Sono molti gli approcci possibili di fronte all’opera di
Silvia Serenari (Piombino, 1974; vive a Roma). Perché molte sono le chiavi di lettura offerte. Si può percepire un puro godimento estetico, cercare nei particolari la matrice della ripetizione, assistere al
gioco delle mutazioni di forme e colori. Oppure si può provare a ricercare e interpretare le infinite simbologie nascoste. Una sottile caccia al tesoro, un
iter perfectionis.
La ricerca dell’artista parte da uno scatto fotografico. In questa serie (14 fotoceramiche più un video) l’obiettivo si ferma sulla cattedrale di Firenze, Santa Maria del Fiore. Ne nasce un’elaborazione digitale che si traduce in una nuova visione, riprodotta geometricamente, fino a generare una sorta di decorazione. Sono le varianti di
Anima Urbis, nei lavori del 2005-2007. Le nuove forme appaiono ora in veste di croce, ora di losanga polilobata. Oppure entrambe. Da lontano decorazioni, da vicino immagini al caleidoscopio di infinite ripetizioni, dall’insieme al particolare. Ma questo è solo l’inizio dell’iter, il riconoscimento iconografico. La simbologia legata a queste forme ha una storia lunghissima: a partire dal giglio -simbolo della città- seguendo via via tutti i simboli a esso correlati.

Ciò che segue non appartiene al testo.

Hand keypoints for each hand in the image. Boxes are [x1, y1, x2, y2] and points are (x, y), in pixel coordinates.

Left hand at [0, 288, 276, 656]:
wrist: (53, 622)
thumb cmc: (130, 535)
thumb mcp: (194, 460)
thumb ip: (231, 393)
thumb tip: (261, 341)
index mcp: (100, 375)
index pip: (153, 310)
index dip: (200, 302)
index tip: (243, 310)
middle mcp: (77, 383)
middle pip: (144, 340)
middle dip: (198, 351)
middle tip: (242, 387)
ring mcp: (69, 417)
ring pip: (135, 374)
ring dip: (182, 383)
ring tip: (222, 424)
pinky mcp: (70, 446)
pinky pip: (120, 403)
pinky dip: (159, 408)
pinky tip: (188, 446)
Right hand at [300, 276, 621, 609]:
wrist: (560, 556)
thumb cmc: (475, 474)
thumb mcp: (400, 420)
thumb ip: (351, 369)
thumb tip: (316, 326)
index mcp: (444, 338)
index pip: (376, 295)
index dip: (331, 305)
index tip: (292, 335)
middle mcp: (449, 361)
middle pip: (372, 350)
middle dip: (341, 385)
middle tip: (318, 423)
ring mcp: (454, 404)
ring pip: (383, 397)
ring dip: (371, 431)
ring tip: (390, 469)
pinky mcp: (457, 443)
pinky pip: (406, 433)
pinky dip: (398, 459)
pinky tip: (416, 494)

L’excursus parte da un luogo di culto perché il cammino che da qui si dipana è un cammino di perfezione, di ricerca del Divino. Per l’artista, la forma che ne scaturisce in foggia di croce rappresenta l’universo femminile, mentre quella caratterizzata da punte che ne conferiscono l’immagine della losanga polilobata rappresenta l’universo maschile. Quando queste due forme s’incontrano, c’è una fusione, una congiunzione delle sfere.

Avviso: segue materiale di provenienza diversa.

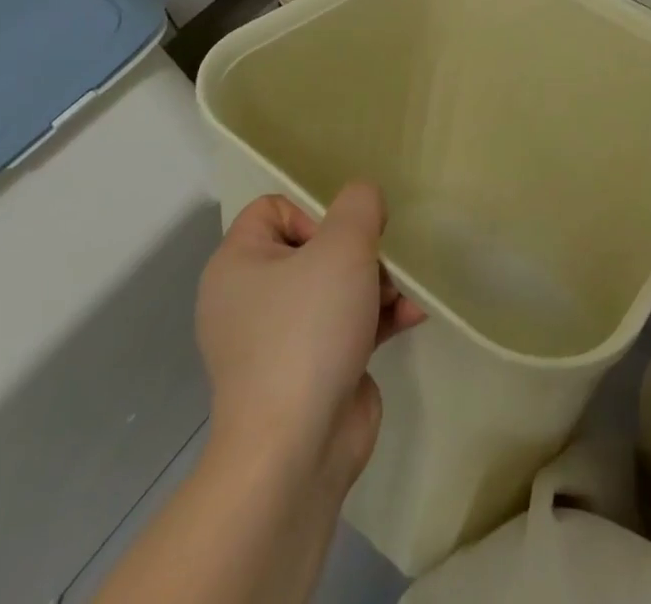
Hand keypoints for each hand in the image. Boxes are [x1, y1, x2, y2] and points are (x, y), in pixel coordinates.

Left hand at [195, 182, 425, 493]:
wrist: (295, 451)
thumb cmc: (308, 331)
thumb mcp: (343, 246)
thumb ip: (359, 205)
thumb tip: (364, 200)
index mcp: (238, 266)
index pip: (273, 208)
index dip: (314, 211)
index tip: (342, 237)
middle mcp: (250, 300)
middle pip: (314, 247)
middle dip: (359, 252)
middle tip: (380, 266)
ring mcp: (279, 340)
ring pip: (336, 286)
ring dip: (377, 283)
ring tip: (403, 294)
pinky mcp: (309, 370)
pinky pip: (346, 325)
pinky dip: (377, 318)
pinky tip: (412, 316)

Proprio la contaminazione è uno degli ingredienti principali della sua opera. Forme e simboli qui presenti appartengono sia alla cultura occidentale che a quella orientale. Queste opere hanno il sapore dei manufatti in terracotta invetriata che proprio in questa città affondano la loro tradizione, con specialisti come i
Della Robbia. Possiedono le sagome delle formelle che proprio sulle porte del Battistero hanno cambiato la storia dell’arte a partire dal 1401. Allo stesso tempo ricordano le maioliche orientali, caratteristiche di una modalità decorativa agli antipodi rispetto alla nostra.
Dall’
Anima Urbis il cammino porta alla serie delle opere in bianco e nero
Iter perfectionis (2007). Qui, con un movimento di rotazione delle forme elaborate precedentemente, si arriva all’apice della ricerca. Ruotare è sbocciare. Lo sviluppo della manifestazione del Divino si compie. L’opera appare come una ruota, la ruota cosmica. Un insieme di creato e creatore, cerchio esterno e punto centrale. Questo cammino verso la manifestazione si traduce anche in un video. Nulla è affidato al caso: la musica è quella dei sufi, danzata dai dervisci in una ruota continua. L’ultimo fotogramma è l’ennesima variante: l’occhio, la divina onnipresenza.